[Exercise objective] Convert the entries into a Markdown table with the columns Row and Line, putting a row number in Row and each line in Line and leaving out blank lines. Begin at the first line of the entries and stop after the line that contains "family: Primulaceae".

--------------------

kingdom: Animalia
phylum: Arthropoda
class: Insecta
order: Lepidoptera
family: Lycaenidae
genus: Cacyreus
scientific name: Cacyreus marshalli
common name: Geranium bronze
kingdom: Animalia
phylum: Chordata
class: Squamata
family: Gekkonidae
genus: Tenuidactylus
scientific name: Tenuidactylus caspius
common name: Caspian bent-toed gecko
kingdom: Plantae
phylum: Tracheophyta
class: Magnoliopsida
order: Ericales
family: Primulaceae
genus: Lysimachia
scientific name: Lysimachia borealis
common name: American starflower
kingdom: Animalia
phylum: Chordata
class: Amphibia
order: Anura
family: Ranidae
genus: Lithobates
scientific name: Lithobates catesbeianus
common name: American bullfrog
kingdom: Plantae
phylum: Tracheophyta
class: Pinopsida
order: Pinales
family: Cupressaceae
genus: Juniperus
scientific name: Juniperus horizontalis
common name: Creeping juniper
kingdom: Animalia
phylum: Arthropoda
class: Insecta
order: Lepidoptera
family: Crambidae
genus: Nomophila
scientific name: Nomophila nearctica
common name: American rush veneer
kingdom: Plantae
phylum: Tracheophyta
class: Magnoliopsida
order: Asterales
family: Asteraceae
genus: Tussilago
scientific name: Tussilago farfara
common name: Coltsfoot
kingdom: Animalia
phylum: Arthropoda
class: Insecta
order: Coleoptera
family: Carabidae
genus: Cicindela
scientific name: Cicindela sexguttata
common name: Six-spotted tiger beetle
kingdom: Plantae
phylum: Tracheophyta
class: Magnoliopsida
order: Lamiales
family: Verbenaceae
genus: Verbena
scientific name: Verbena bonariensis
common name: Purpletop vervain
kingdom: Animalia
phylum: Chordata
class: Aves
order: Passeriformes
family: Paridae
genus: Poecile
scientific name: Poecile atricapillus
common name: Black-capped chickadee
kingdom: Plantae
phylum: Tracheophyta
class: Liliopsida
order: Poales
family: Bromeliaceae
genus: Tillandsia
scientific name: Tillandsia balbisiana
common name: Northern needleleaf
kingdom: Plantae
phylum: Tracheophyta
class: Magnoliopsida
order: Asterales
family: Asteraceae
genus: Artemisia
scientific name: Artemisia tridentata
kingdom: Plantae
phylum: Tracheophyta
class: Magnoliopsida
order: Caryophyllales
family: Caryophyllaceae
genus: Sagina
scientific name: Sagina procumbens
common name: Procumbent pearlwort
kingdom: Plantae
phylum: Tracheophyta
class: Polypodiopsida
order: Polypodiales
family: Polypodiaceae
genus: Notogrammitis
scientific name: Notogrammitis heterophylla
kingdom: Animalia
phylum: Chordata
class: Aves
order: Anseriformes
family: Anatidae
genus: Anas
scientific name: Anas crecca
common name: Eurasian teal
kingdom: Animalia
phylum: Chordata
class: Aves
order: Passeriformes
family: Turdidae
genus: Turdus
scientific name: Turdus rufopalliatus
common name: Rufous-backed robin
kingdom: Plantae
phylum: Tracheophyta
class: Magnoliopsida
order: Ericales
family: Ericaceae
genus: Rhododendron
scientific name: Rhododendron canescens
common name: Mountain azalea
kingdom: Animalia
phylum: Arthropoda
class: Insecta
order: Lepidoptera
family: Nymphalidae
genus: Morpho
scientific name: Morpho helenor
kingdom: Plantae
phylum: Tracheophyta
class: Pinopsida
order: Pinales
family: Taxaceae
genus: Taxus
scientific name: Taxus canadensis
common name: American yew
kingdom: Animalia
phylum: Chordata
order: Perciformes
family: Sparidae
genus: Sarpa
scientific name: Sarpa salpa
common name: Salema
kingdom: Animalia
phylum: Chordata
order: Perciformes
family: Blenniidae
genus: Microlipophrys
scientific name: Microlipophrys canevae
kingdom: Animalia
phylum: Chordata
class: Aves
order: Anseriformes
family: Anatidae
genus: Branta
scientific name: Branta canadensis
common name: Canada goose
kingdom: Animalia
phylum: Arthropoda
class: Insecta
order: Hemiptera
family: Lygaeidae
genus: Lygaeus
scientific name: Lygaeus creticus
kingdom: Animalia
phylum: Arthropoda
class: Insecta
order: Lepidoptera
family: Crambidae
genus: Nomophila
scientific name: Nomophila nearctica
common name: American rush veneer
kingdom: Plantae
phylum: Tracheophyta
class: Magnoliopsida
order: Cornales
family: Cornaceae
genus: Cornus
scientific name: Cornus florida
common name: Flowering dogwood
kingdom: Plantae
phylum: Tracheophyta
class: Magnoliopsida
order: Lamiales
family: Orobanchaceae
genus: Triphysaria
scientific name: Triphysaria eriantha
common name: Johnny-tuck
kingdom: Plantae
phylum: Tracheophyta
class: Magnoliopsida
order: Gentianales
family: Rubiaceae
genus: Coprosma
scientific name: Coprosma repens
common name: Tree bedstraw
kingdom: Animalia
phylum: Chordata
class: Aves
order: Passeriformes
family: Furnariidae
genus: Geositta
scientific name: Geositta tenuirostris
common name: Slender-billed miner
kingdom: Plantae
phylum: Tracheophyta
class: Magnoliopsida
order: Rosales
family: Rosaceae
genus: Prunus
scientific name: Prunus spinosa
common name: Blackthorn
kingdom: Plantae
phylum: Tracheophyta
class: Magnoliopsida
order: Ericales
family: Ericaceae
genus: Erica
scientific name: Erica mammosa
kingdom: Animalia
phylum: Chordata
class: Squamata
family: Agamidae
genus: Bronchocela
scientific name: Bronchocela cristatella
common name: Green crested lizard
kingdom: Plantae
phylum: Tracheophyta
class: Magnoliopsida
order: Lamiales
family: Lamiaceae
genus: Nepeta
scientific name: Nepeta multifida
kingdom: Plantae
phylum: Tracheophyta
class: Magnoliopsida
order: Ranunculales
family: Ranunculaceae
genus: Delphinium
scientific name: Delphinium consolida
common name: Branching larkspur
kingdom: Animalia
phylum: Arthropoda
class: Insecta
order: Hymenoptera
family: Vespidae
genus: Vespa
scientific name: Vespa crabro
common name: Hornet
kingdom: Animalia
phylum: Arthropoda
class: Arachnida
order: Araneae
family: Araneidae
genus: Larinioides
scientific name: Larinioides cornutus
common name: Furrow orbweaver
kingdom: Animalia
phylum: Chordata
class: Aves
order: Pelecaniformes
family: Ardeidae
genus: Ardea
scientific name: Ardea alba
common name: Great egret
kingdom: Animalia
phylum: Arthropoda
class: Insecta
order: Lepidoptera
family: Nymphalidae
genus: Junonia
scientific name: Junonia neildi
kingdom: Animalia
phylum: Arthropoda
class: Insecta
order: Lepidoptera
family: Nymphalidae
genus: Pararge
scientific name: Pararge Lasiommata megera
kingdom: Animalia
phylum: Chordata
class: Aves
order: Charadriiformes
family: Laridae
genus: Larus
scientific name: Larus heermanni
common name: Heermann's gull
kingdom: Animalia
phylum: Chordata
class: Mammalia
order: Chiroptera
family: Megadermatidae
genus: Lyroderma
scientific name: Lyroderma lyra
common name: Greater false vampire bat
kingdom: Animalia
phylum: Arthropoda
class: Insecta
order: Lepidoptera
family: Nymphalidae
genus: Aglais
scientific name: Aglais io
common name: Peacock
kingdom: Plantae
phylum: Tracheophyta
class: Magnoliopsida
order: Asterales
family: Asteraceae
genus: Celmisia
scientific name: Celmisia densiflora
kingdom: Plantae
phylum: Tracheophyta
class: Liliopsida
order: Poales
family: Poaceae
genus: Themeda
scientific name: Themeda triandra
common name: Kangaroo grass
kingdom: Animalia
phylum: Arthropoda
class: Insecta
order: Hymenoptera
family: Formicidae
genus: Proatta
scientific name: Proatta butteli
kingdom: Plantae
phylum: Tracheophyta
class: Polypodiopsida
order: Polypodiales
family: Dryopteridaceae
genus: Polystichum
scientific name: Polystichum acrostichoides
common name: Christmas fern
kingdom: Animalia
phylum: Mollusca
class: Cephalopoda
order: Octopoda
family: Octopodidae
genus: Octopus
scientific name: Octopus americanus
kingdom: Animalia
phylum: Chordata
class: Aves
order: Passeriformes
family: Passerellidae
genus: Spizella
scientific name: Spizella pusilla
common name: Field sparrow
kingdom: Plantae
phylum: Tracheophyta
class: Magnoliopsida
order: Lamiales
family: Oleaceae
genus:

--------------------

[Worked answer]
| Row | Line |
|---|---|
| 1 | kingdom: Animalia |
| 2 | phylum: Arthropoda |
| 3 | class: Insecta |
| 4 | order: Lepidoptera |
| 5 | family: Lycaenidae |
| 6 | genus: Cacyreus |
| 7 | scientific name: Cacyreus marshalli |
| 8 | common name: Geranium bronze |
| 9 | kingdom: Animalia |
| 10 | phylum: Chordata |
| 11 | class: Squamata |
| 12 | family: Gekkonidae |
| 13 | genus: Tenuidactylus |
| 14 | scientific name: Tenuidactylus caspius |
| 15 | common name: Caspian bent-toed gecko |
| 16 | kingdom: Plantae |
| 17 | phylum: Tracheophyta |
| 18 | class: Magnoliopsida |
| 19 | order: Ericales |
| 20 | family: Primulaceae |